C’est le stationnement aussi, et on sait qu’il y a redire ! C’est l’attractivité tarifaire, c’est la question de l’inclusion, trop souvent négligée. C’est la connectivité, c’est la sécurité !


Oui nous n’allons pas peut-être assez vite pour certains, mais nous allons dans la bonne direction.


Alors oui, la situation financière est délicate aujourd’hui, et potentiellement problématique demain. Le coût de l’énergie, le coût des matières premières.


Avant d’être vice-président, je suis maire d’une commune qui appréhende les lendemains. L’augmentation du point d’indice des fonctionnaires, le coût des denrées alimentaires qui impactera le marché cantine…


Plus que jamais, nous devons être vigilants, et toutes les options doivent être mises sur la table, y compris celle du phasage de l’opération.


Être vigilants, précautionneux, nous devons l’être assurément. Mais gardons de l’ambition, soyons inventifs. Allons chercher les financeurs, allons chercher les EPCI voisins qui ont pris la compétence mobilités sur les PEM, puisque la loi les y autorise désormais !


Allons chercher les employeurs pour qu’ils aillent au-devant de leurs obligations et augmentent leur contribution aux abonnements de transports de leurs salariés. Demandons aux grands centres d’emplois privés et publics de réfléchir à la diversification des horaires d’embauche et de débauche.


Allons négocier avec eux, mais aussi avec le Département, la Région, Diwan, l’enseignement catholique, en ce qui concerne les horaires scolaires !


Allons vers les commerçants qui subiront les travaux du tram et du BHNS sur les questions d’indemnisation, le jalonnement pendant les travaux, en apprenant de nos erreurs sur la première ligne.

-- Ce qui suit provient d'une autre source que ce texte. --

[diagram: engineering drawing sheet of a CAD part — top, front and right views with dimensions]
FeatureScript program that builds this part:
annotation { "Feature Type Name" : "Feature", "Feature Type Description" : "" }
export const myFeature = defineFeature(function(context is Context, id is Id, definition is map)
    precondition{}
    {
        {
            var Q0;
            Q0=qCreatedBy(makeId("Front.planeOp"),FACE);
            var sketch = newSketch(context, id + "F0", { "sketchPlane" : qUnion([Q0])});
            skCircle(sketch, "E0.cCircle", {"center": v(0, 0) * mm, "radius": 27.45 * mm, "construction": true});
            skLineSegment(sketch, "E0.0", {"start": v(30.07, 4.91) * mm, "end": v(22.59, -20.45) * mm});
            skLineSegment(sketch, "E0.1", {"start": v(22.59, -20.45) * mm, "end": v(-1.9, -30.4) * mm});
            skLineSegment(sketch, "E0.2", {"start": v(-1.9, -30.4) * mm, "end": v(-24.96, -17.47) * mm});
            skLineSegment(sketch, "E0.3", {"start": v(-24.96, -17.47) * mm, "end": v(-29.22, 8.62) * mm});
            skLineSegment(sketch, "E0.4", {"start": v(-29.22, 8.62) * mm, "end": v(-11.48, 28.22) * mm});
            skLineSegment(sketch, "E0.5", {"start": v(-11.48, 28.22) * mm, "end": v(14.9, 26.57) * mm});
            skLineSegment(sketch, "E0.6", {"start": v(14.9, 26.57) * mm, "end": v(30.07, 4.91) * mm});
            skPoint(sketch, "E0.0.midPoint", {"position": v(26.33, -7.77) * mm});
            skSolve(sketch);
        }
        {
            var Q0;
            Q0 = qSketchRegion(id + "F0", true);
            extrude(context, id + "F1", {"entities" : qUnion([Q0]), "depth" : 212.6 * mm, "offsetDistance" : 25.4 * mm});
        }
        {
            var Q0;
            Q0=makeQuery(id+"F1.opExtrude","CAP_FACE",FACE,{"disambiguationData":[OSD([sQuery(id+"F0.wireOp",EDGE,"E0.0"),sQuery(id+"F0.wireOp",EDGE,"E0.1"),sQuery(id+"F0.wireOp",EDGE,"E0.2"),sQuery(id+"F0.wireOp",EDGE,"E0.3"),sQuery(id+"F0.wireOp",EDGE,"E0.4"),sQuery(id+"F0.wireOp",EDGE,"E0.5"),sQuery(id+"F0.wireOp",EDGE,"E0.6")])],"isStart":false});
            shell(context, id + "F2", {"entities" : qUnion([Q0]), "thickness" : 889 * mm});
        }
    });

Allons enfin plus loin sur l’intégration tarifaire et surtout, sur l’attractivité elle-même, sans rechercher la gratuité.


Donnons envie de prendre les transports, ne laissons pas les étudiants, les jeunes actifs, les demandeurs d’emploi qui ne peuvent plus faire un plein d’essence.


Projetons-nous déjà sur l’après et le déploiement d’une nouvelle phase de TCSP vers les communes de Guilers, Le Relecq-Kerhuon, et demain Plougastel !


Mes chers collègues, Monsieur le Président, c’est un sujet trop important pour l’idée que je me fais du territoire. Nous ne pouvons pas passer à côté, nous devons nous hisser à la hauteur. C’est le sens de l’histoire.


Et puisque l’on m’invite à me taire, eh bien je m’arrêterai là.